++++ Data supplied

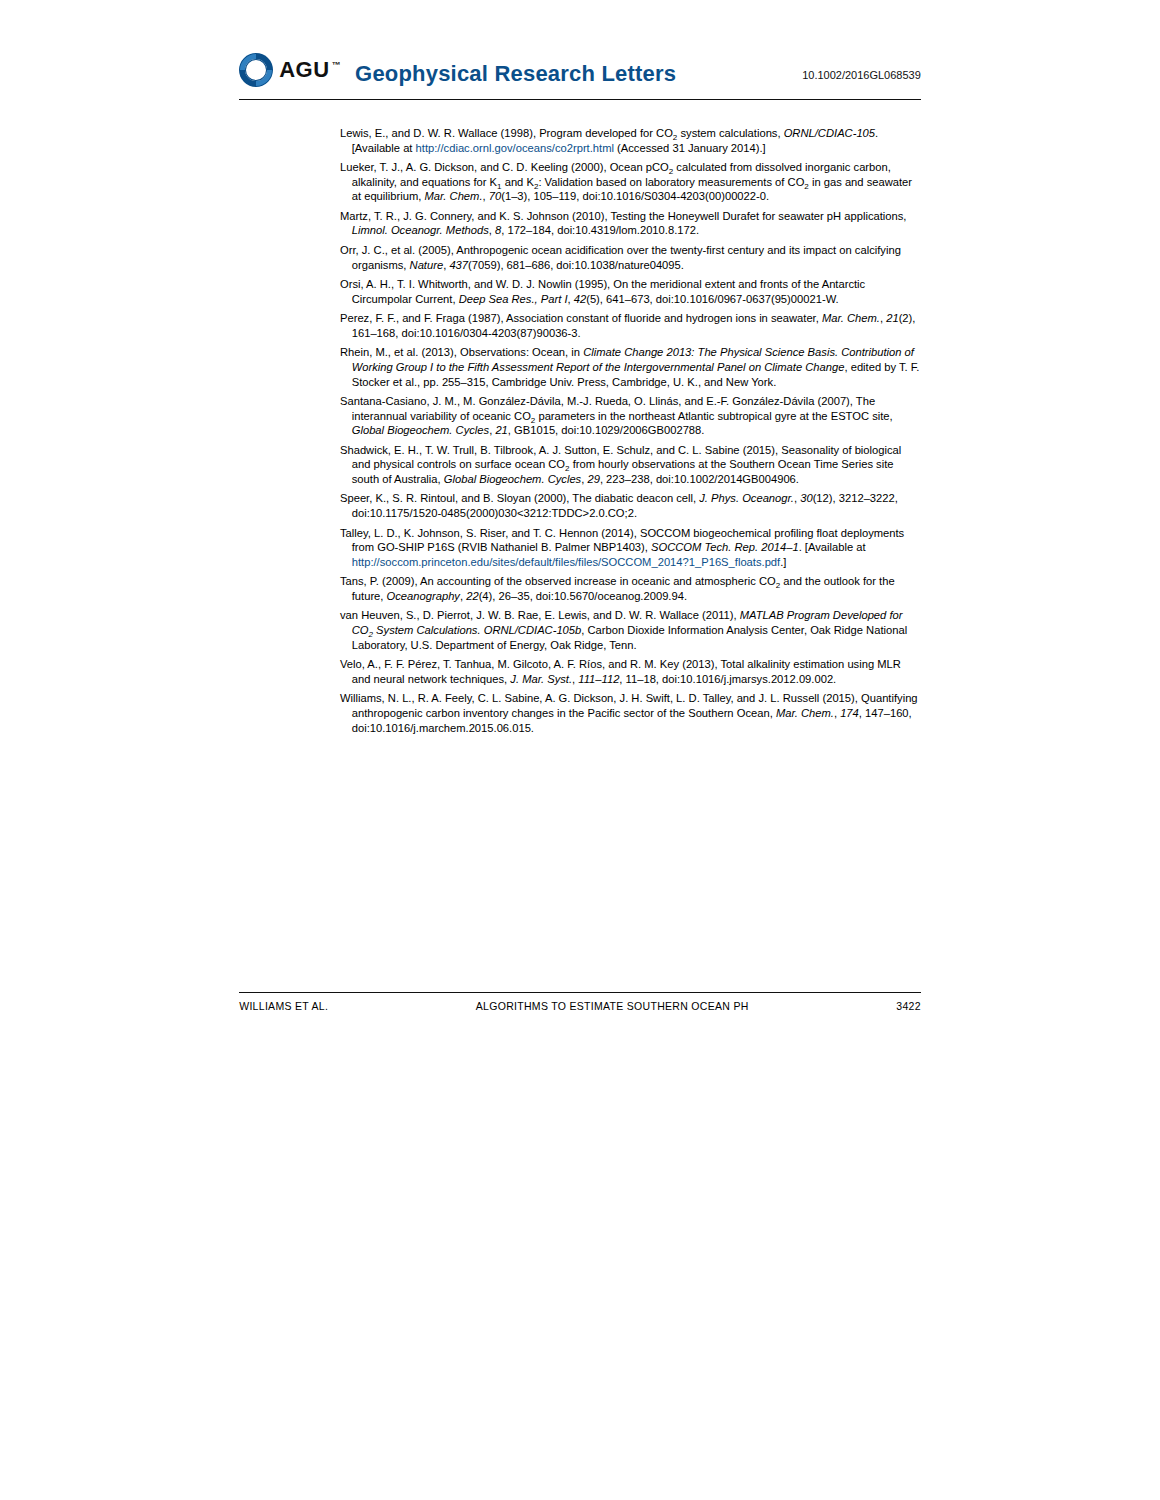AGU™
Geophysical Research Letters
10.1002/2016GL068539
Lewis, E., and D. W. R. Wallace (1998), Program developed for CO2 system calculations, ORNL/CDIAC-105. [Available at http://cdiac.ornl.gov/oceans/co2rprt.html (Accessed 31 January 2014).]
Lueker, T. J., A. G. Dickson, and C. D. Keeling (2000), Ocean pCO2 calculated from dissolved inorganic carbon, alkalinity, and equations for K1 and K2: Validation based on laboratory measurements of CO2 in gas and seawater at equilibrium, Mar. Chem., 70(1–3), 105–119, doi:10.1016/S0304-4203(00)00022-0.
Martz, T. R., J. G. Connery, and K. S. Johnson (2010), Testing the Honeywell Durafet for seawater pH applications, Limnol. Oceanogr. Methods, 8, 172–184, doi:10.4319/lom.2010.8.172.
Orr, J. C., et al. (2005), Anthropogenic ocean acidification over the twenty-first century and its impact on calcifying organisms, Nature, 437(7059), 681–686, doi:10.1038/nature04095.
Orsi, A. H., T. I. Whitworth, and W. D. J. Nowlin (1995), On the meridional extent and fronts of the Antarctic Circumpolar Current, Deep Sea Res., Part I, 42(5), 641–673, doi:10.1016/0967-0637(95)00021-W.
Perez, F. F., and F. Fraga (1987), Association constant of fluoride and hydrogen ions in seawater, Mar. Chem., 21(2), 161–168, doi:10.1016/0304-4203(87)90036-3.
Rhein, M., et al. (2013), Observations: Ocean, in Climate Change 2013: The Physical Science Basis. Contribution of Working Group I to the Fifth Assessment Report of the Intergovernmental Panel on Climate Change, edited by T. F. Stocker et al., pp. 255–315, Cambridge Univ. Press, Cambridge, U. K., and New York.
Santana-Casiano, J. M., M. González-Dávila, M.-J. Rueda, O. Llinás, and E.-F. González-Dávila (2007), The interannual variability of oceanic CO2 parameters in the northeast Atlantic subtropical gyre at the ESTOC site, Global Biogeochem. Cycles, 21, GB1015, doi:10.1029/2006GB002788.
Shadwick, E. H., T. W. Trull, B. Tilbrook, A. J. Sutton, E. Schulz, and C. L. Sabine (2015), Seasonality of biological and physical controls on surface ocean CO2 from hourly observations at the Southern Ocean Time Series site south of Australia, Global Biogeochem. Cycles, 29, 223–238, doi:10.1002/2014GB004906.
Speer, K., S. R. Rintoul, and B. Sloyan (2000), The diabatic deacon cell, J. Phys. Oceanogr., 30(12), 3212–3222, doi:10.1175/1520-0485(2000)030<3212:TDDC>2.0.CO;2.
Talley, L. D., K. Johnson, S. Riser, and T. C. Hennon (2014), SOCCOM biogeochemical profiling float deployments from GO-SHIP P16S (RVIB Nathaniel B. Palmer NBP1403), SOCCOM Tech. Rep. 2014–1. [Available at http://soccom.princeton.edu/sites/default/files/files/SOCCOM_2014?1_P16S_floats.pdf.]
Tans, P. (2009), An accounting of the observed increase in oceanic and atmospheric CO2 and the outlook for the future, Oceanography, 22(4), 26–35, doi:10.5670/oceanog.2009.94.
van Heuven, S., D. Pierrot, J. W. B. Rae, E. Lewis, and D. W. R. Wallace (2011), MATLAB Program Developed for CO2 System Calculations. ORNL/CDIAC-105b, Carbon Dioxide Information Analysis Center, Oak Ridge National Laboratory, U.S. Department of Energy, Oak Ridge, Tenn.
Velo, A., F. F. Pérez, T. Tanhua, M. Gilcoto, A. F. Ríos, and R. M. Key (2013), Total alkalinity estimation using MLR and neural network techniques, J. Mar. Syst., 111–112, 11–18, doi:10.1016/j.jmarsys.2012.09.002.
Williams, N. L., R. A. Feely, C. L. Sabine, A. G. Dickson, J. H. Swift, L. D. Talley, and J. L. Russell (2015), Quantifying anthropogenic carbon inventory changes in the Pacific sector of the Southern Ocean, Mar. Chem., 174, 147–160, doi:10.1016/j.marchem.2015.06.015.
WILLIAMS ET AL.
ALGORITHMS TO ESTIMATE SOUTHERN OCEAN PH
3422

++++++++

- Task description:
From the line that has "Lueker, T. J., A." through the line that has "Perez, F. F., and", copy every line exactly as it appears above, and leave out all others.

- Solution to the exercise:
Lueker, T. J., A. G. Dickson, and C. D. Keeling (2000), Ocean pCO2 calculated from dissolved inorganic carbon, alkalinity, and equations for K1 and K2: Validation based on laboratory measurements of CO2 in gas and seawater at equilibrium, Mar. Chem., 70(1–3), 105–119, doi:10.1016/S0304-4203(00)00022-0.
Martz, T. R., J. G. Connery, and K. S. Johnson (2010), Testing the Honeywell Durafet for seawater pH applications, Limnol. Oceanogr. Methods, 8, 172–184, doi:10.4319/lom.2010.8.172.
Orr, J. C., et al. (2005), Anthropogenic ocean acidification over the twenty-first century and its impact on calcifying organisms, Nature, 437(7059), 681–686, doi:10.1038/nature04095.
Orsi, A. H., T. I. Whitworth, and W. D. J. Nowlin (1995), On the meridional extent and fronts of the Antarctic Circumpolar Current, Deep Sea Res., Part I, 42(5), 641–673, doi:10.1016/0967-0637(95)00021-W.
Perez, F. F., and F. Fraga (1987), Association constant of fluoride and hydrogen ions in seawater, Mar. Chem., 21(2), 161–168, doi:10.1016/0304-4203(87)90036-3.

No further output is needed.